The French writer Nathalie Léger, whose work in translation Rudick reviewed earlier this year, is exemplary of that unusual, experimental sensibility; in Léger’s uncategorizable, semi-biographical writings on female artists, details of her own mother’s traumatic 1974 divorce surface. “I don’t think the work of every writer or artist can be examined from the point of view of their life,” Rudick told me, but she often finds herself dealing with subjects who “engage directly with their own biographies.”
Like Léger, Rudick has been particularly interested in women’s art and writing of the 1970s. “A good deal of it hasn’t yet been meaningfully addressed,” she said. “It was a transformative decade for the women’s movement, as well as for LGBTQ rights, and the way this tension, between work and life, plays out within that social and political crucible is of special interest to me.” It was a period in which women writers and artists were mining their own lives for material and making art that, as Rudick wrote of Nettles’s collages, “[gave] shape to the overlap, particular to women, of domestic, public, and private worlds.”

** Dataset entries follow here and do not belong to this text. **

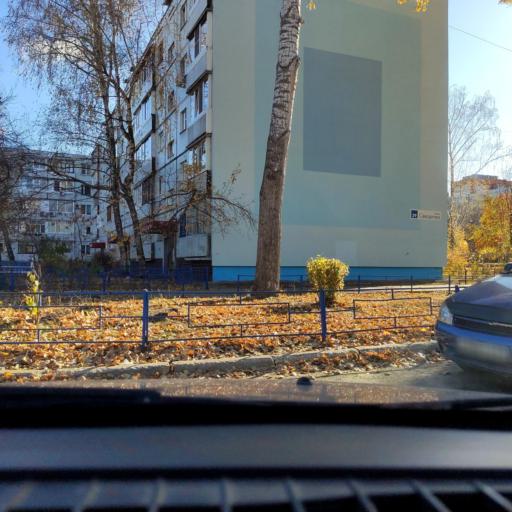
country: RU
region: Samara
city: Tol'yatti
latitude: 53.5273
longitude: 49.2838
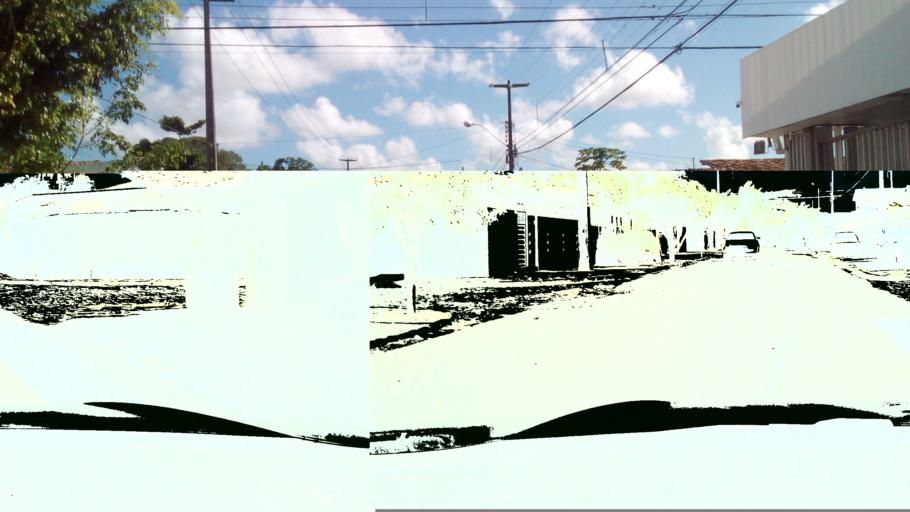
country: BR
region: Paraiba
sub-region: Joao Pessoa
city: Joao Pessoa
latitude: -7.1344
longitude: -34.8517
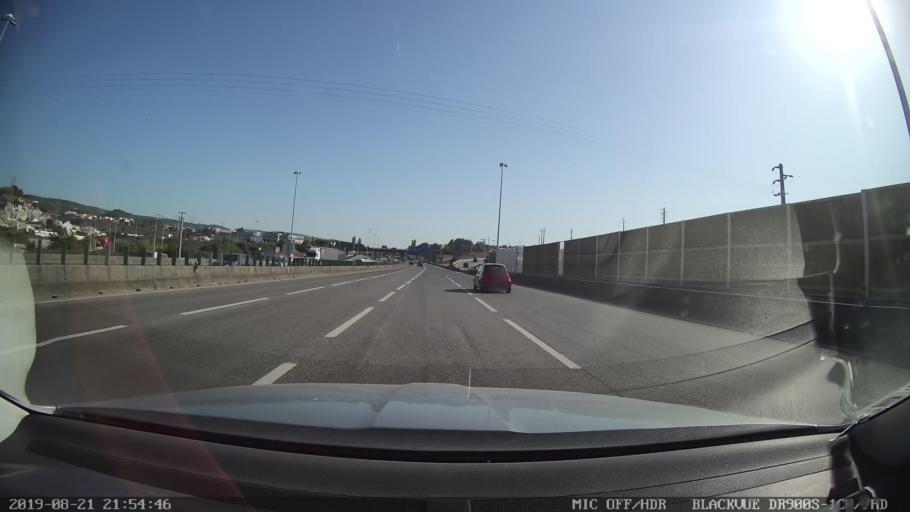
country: PT
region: Lisbon
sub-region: Vila Franca de Xira
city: Vialonga
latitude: 38.8900
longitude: -9.0508
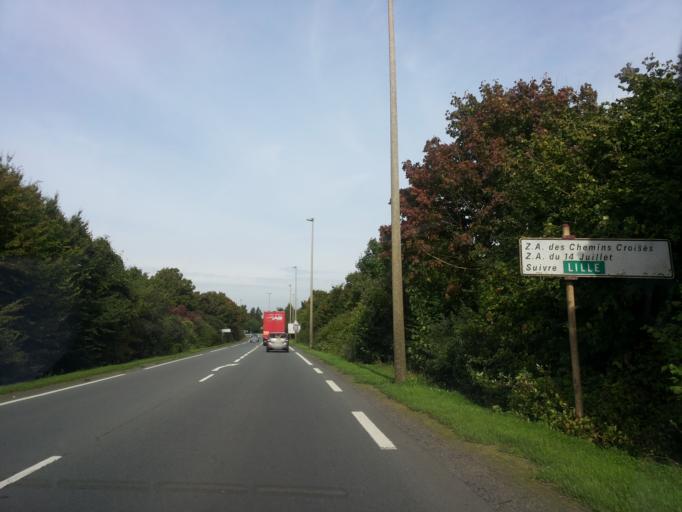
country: FR
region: Nord-Pas-de-Calais
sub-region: Departement du Pas-de-Calais
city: Saint-Laurent-Blangy
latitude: 50.2856
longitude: 2.8037
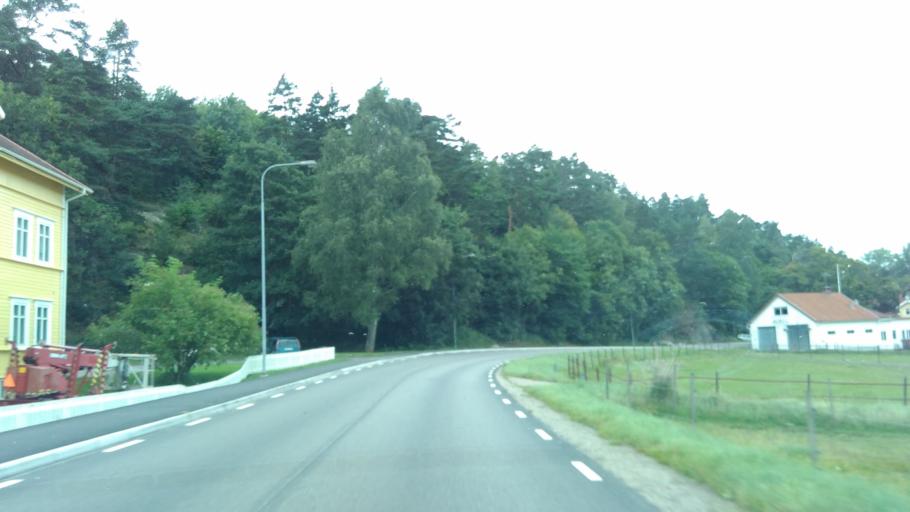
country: SE
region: Vaestra Goetaland
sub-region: Marks Kommun
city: Fritsla
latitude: 57.5590
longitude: 12.7841
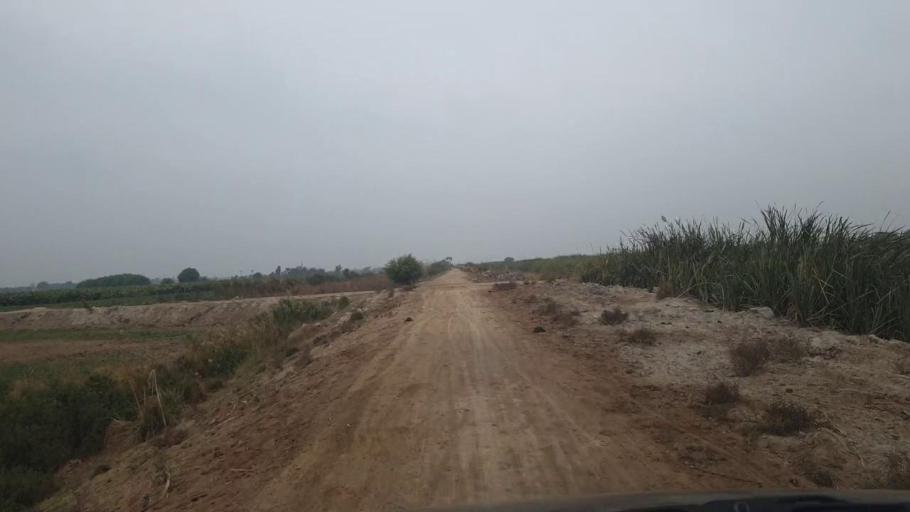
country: PK
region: Sindh
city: Shahdadpur
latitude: 25.8606
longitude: 68.7054
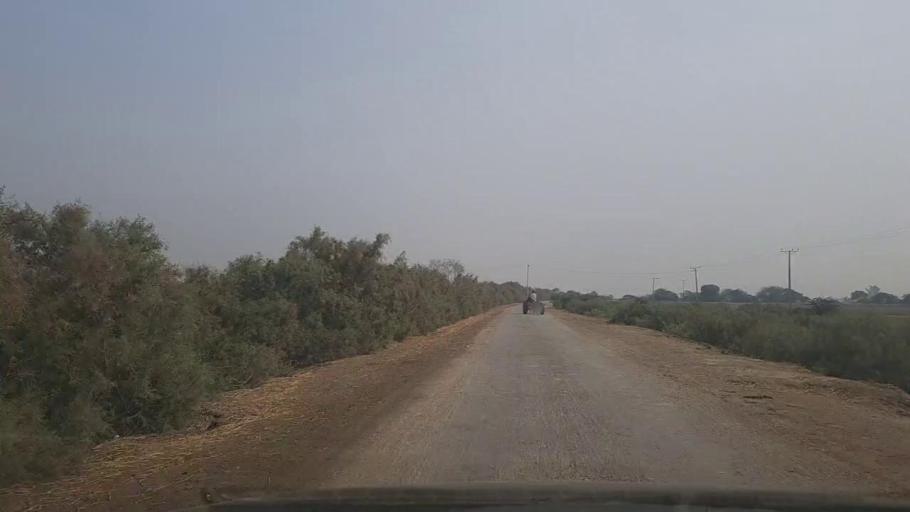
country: PK
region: Sindh
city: Mirpur Sakro
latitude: 24.4787
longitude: 67.6570
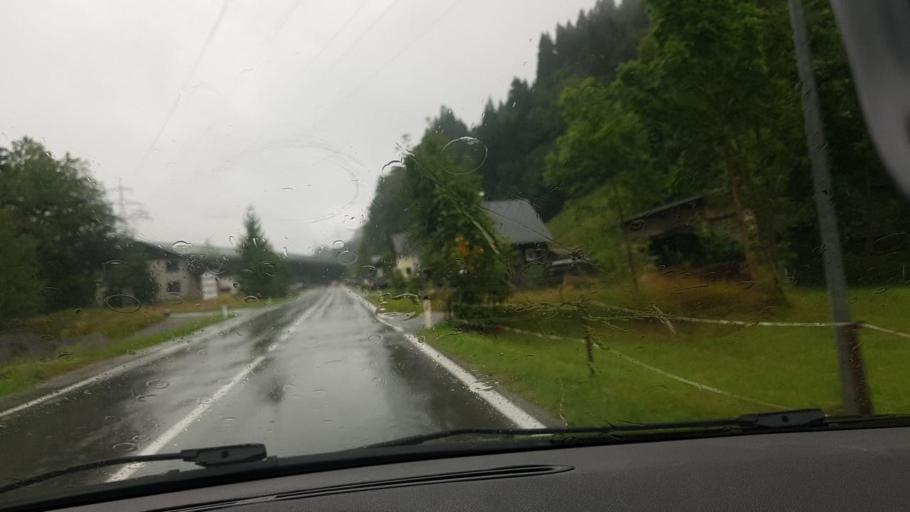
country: AT
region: Vorarlberg
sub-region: Politischer Bezirk Bludenz
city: Dalaas
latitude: 47.1239
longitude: 10.0107
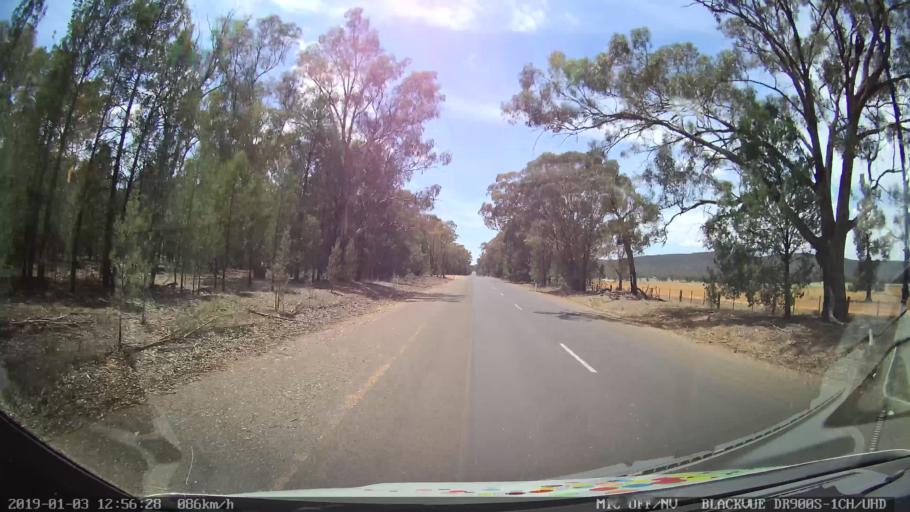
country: AU
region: New South Wales
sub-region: Weddin
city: Grenfell
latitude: -33.6462
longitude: 148.3460
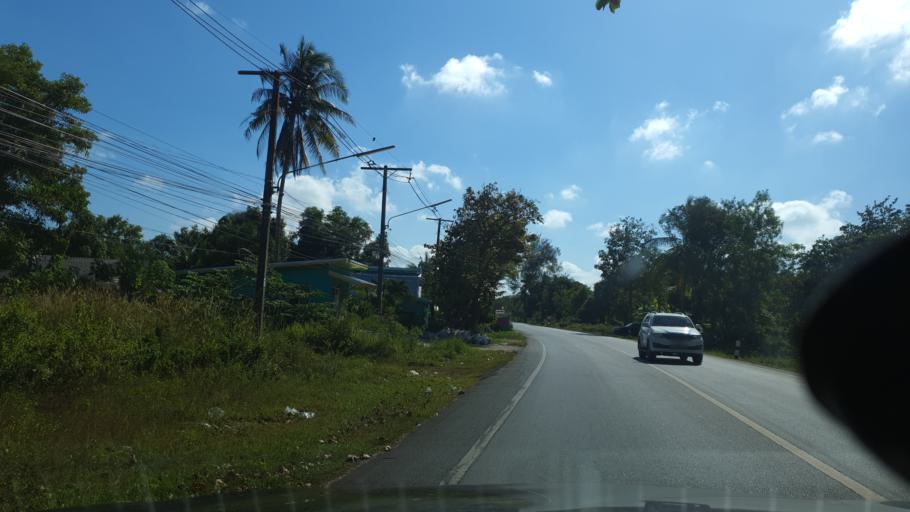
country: TH
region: Krabi
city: Krabi
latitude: 8.0281
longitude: 98.8712
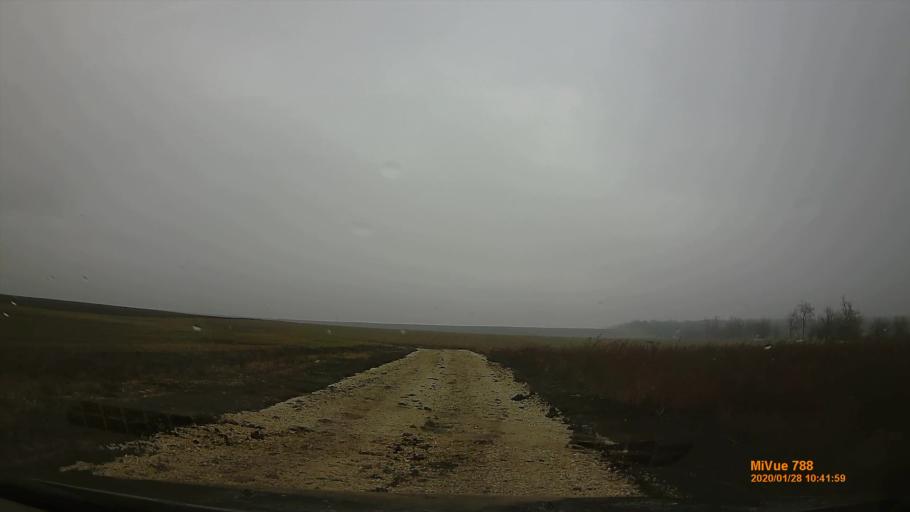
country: HU
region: Pest
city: Monor
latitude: 47.3612
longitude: 19.4876
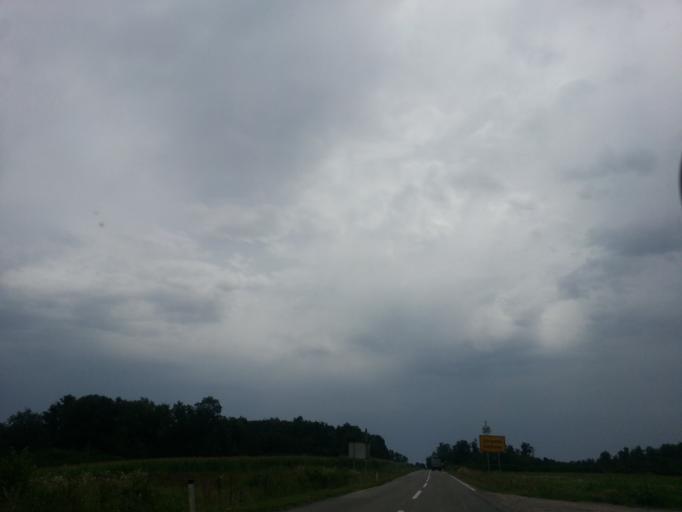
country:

Her own interest in the era of feminism’s second wave is personal as well as political:
I often think about my mother, who taught biology at the university level and dealt with decades of professional and personal negligence—I listened to her stories at the dinner table every night—and I think about my own mixed professional experiences.
Before the pandemic, in September 2019, Rudick visited the archive of the French-American artist Niki de Saint Phalle in San Diego, and she has been assembling its contents into a book that will be published this February. The project is a “visual life,” both a biography and autobiography, Rudick explained: in the drawings and writing behind Saint Phalle’s colorful, monumental sculptures, “I found a voice—her voice—which I’ve never quite encountered in exhibition catalogues of her art.”
Rudick was thrilled by the potential to allow Saint Phalle to tell her own story, rather than rely on the accounts of critics and hagiographers. She took inspiration from Ruth Scurr’s biography of John Aubrey, My Own Life, in which Scurr curated the seventeenth-century antiquarian’s own writings into an intimate portrait of their author.
Rosemary Mayer, too, plumbed history for intimate connections across time; among her many such projects was a translation of the sixteenth-century diary of the Florentine artist Jacopo Pontormo, a figure with whom she felt a creative kinship. Alongside his entries, she added images of her own work, writing that “I wanted his language and mine to disappear into his days.” In her essay, Rudick writes that, for Mayer, “Pontormo’s diary may have been a model for lifting off from the earth, a way of feeling free without letting go completely.”
Critic, translator, artist as interlocutor; the unorthodox approach has been fruitful, and freeing, for Rudick as well. “Because I put the story together, I think of the book as a collaboration between Niki and me,” she said. “Collaboration was an important element to her work, so it seemed fitting to imagine that we worked on it together.”